Giorno della Memoria

dal Messaggero leggo che quest'anno, oltre alle sempre interessanti proposte dell'Associazione Chieti Nuova 3 febbraio, la Provincia di Chieti ha promosso un'iniziativa centrata su quelli che sono stati i luoghi di internamento dei nostri concittadini destinati ai campi della morte:
  • a Chieti venivano rinchiusi nell’asilo di via Principessa di Piemonte;
  • a Casoli in casa Innocenzo Tilli (ex Cinema);
  • a Lama dei Peligni in casa Camilla Borrelli;
  • a Lanciano a Villa Sorge;
  • a Tollo a palazzo Lolli;
  • a Vasto nella villa Marchesani (Albergo Ricci).
Forse non sarà sufficiente ad evitare la retorica delle rievocazioni, ma è giusto cercare di legare la memoria ai riferimenti reali.

Riportare la memoria sui fatti specifici della nostra terra è utile anche perché da noi le vittime non furono tantissime e questo facilita il processo di rimozione. Ci consente di pensare che la Shoà sia stata un orrore che non ci riguarda.

Probabilmente nel '43 molti dei destinati al sacrificio erano già stati costretti ad allontanarsi e, usciti di scena, nessuno s'interrogava più sulla loro sorte.
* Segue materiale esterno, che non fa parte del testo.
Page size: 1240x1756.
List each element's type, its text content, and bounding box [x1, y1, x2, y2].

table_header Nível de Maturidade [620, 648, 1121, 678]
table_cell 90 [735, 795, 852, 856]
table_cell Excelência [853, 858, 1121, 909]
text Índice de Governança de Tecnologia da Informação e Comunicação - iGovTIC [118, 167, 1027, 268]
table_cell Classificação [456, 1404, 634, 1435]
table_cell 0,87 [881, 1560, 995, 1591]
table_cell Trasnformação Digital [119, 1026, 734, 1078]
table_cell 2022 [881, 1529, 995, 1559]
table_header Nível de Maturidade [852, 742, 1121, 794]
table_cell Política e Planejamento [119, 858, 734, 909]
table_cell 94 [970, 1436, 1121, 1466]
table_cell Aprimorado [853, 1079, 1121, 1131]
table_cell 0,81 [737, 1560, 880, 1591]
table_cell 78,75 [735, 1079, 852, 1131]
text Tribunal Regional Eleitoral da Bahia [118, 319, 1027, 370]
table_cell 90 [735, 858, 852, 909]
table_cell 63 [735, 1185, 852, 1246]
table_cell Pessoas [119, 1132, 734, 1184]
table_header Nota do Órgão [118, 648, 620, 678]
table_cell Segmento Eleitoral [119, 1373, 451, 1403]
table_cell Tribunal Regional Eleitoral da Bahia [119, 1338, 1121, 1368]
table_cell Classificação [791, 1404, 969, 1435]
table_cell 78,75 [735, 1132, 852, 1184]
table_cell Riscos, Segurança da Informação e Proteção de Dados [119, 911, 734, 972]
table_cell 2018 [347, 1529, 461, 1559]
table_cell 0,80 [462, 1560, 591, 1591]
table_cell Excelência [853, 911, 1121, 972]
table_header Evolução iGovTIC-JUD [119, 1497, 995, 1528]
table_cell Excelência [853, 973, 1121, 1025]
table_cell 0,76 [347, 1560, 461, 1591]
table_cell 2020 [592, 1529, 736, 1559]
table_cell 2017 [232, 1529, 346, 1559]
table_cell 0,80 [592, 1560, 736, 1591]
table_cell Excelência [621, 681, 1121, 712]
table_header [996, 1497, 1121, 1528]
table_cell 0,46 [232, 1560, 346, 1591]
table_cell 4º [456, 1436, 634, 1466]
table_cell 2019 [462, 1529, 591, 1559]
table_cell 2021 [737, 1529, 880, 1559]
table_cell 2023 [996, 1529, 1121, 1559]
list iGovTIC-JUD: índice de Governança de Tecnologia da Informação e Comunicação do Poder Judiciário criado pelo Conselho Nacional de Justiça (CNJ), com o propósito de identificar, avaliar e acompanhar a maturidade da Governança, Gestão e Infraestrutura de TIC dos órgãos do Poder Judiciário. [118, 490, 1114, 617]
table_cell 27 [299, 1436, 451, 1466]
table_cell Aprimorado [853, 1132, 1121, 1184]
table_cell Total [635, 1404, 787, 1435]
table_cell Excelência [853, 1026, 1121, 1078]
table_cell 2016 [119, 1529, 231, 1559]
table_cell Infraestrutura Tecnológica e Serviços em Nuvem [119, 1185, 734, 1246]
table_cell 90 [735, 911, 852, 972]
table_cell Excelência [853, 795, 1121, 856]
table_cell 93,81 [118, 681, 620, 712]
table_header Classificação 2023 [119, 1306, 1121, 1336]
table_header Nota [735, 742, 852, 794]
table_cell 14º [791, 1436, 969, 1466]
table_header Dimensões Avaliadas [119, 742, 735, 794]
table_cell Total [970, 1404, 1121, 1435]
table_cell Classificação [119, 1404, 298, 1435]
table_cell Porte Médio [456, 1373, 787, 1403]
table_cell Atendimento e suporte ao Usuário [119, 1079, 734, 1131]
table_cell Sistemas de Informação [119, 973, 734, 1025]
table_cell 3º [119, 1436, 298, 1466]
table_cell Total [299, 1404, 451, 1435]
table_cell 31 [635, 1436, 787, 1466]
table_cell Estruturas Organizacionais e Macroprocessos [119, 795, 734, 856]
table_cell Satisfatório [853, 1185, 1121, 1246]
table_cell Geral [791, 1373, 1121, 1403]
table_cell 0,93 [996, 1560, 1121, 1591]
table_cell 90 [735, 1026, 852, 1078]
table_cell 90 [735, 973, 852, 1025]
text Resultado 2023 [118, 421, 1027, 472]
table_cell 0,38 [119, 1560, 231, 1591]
Mio padre, studente di ragioneria nell'istituto di Villa Frigerij, dove adesso c'è il Museo Archeologico, già nell'autunno del 1938 non aveva ritrovato in cattedra il professor Terracina.
La scuola non diede alcuna spiegazione, ma i ragazzi sapevano che quel professore era stato allontanato dall'insegnamento a causa delle leggi razziali. Erano leggi dello stato italiano, dunque una ragione legittima, normale, e nessuno si domandò dove fosse andato il professore, il collega, il vicino di casa, cosa sarebbe diventata la sua vita e quella degli altri come lui. Era troppo irregolare un esame di coscienza, chiedersi se per loro ci sarebbe stata una via di salvezza, un Giovanni Palatucci, o se avrebbero finito i loro giorni negli inferni nazisti.